EXTRACT:
· · · · · · ·
5

Please take a look at my class structure. I think I would like to have more fun with inheritance than it is possible.

First there is a base abstract class:

public abstract class PolicyDetailed
{
    internal abstract DataContainer GetActiveAsset();
}

Next there is another abstract class, which is generic:

public abstract class PolicyDetailed<T> : PolicyDetailed where T : DataContainer
{
    internal new abstract T GetActiveAsset();
}

Lastly there is a specific policy class. AccidentContainer inherits from DataContainer:

public class PolicyAccident : PolicyDetailed<AccidentContainer>
{
    internal override AccidentContainer GetActiveAsset()
    {
        return null;
    }
}

During compilation I get the following error:

'PolicyAccident' does not implement inherited abstract member 'PolicyDetailed.GetActiveAsset()'  

I am not sure what modifiers I should use here to get it to work. Maybe I should also write what I would like to achieve: I have a collection of policy objects of different type (e.g. PolicyAccident, PolicyTravel etc.) which inherit from PolicyDetailed with different types of DataContainer (AccidentContainer, TravelContainer etc.). I would like to call "GetActiveAsset" method on each of them without knowing their specific type and referencing them through PolicyDetailed. At the same time I would like each class to return their specific Datacontainer subclass. Is that possible?
· · · · · · ·
Aerial scene object inventories
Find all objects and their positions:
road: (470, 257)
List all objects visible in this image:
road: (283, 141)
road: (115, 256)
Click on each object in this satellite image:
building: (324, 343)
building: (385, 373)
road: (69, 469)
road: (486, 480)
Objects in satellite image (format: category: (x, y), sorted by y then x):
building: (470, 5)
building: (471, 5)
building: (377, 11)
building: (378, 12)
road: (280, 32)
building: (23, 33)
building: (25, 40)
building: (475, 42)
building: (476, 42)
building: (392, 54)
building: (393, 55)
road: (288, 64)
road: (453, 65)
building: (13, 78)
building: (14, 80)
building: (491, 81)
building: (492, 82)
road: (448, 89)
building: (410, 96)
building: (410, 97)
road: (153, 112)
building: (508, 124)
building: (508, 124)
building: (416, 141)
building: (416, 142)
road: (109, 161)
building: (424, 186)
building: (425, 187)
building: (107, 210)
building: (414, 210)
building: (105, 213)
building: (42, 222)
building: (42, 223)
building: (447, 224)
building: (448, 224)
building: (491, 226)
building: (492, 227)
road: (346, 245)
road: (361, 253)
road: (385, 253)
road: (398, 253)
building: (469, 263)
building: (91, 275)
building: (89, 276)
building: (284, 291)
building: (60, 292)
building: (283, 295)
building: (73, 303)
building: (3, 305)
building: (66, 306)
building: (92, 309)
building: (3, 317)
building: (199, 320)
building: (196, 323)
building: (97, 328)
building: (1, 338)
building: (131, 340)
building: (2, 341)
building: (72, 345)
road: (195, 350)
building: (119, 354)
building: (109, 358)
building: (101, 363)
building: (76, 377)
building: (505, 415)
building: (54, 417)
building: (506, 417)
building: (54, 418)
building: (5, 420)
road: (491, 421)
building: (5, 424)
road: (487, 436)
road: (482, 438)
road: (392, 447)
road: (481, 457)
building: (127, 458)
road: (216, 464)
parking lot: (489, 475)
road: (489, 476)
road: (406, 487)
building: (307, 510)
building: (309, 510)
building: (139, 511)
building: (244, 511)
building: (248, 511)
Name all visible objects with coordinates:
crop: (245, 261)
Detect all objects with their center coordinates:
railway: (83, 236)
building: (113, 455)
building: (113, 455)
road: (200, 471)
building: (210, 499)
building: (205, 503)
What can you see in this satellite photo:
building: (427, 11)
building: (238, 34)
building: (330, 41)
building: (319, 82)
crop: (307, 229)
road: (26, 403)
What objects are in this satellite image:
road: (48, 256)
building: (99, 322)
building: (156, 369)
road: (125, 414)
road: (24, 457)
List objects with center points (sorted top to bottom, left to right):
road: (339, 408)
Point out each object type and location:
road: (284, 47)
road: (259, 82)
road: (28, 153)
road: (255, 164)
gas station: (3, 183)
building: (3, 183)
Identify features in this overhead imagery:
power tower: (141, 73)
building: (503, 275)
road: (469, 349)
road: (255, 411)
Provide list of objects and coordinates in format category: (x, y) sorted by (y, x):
· · · · · · ·
TASK SET:
A. Answer these questions from the post:
(i) Which class does AccidentContainer inherit from?
(ii) What value does the GetActiveAsset method in PolicyAccident return?
(iii) Besides PolicyAccident, what policy type is named as part of the collection?
B. According to the post, why does the writer want to reference the policy objects through PolicyDetailed? Answer in one to three sentences.
C. Rewrite the part of the post that begins at the words "During compilation I" and stops after "Is that possible?", putting "list" in place of "collection".
The items have no role in any of this work.

SOLUTIONS FOR EACH TASK:
A.
(i) DataContainer
(ii) null
(iii) PolicyTravel

B. The writer has a collection of policy objects of different types, such as PolicyAccident and PolicyTravel. The writer wants to call the GetActiveAsset method on each of them without knowing their specific type.

C.
During compilation I get the following error:

'PolicyAccident' does not implement inherited abstract member 'PolicyDetailed.GetActiveAsset()'  

I am not sure what modifiers I should use here to get it to work. Maybe I should also write what I would like to achieve: I have a list of policy objects of different type (e.g. PolicyAccident, PolicyTravel etc.) which inherit from PolicyDetailed with different types of DataContainer (AccidentContainer, TravelContainer etc.). I would like to call "GetActiveAsset" method on each of them without knowing their specific type and referencing them through PolicyDetailed. At the same time I would like each class to return their specific Datacontainer subclass. Is that possible?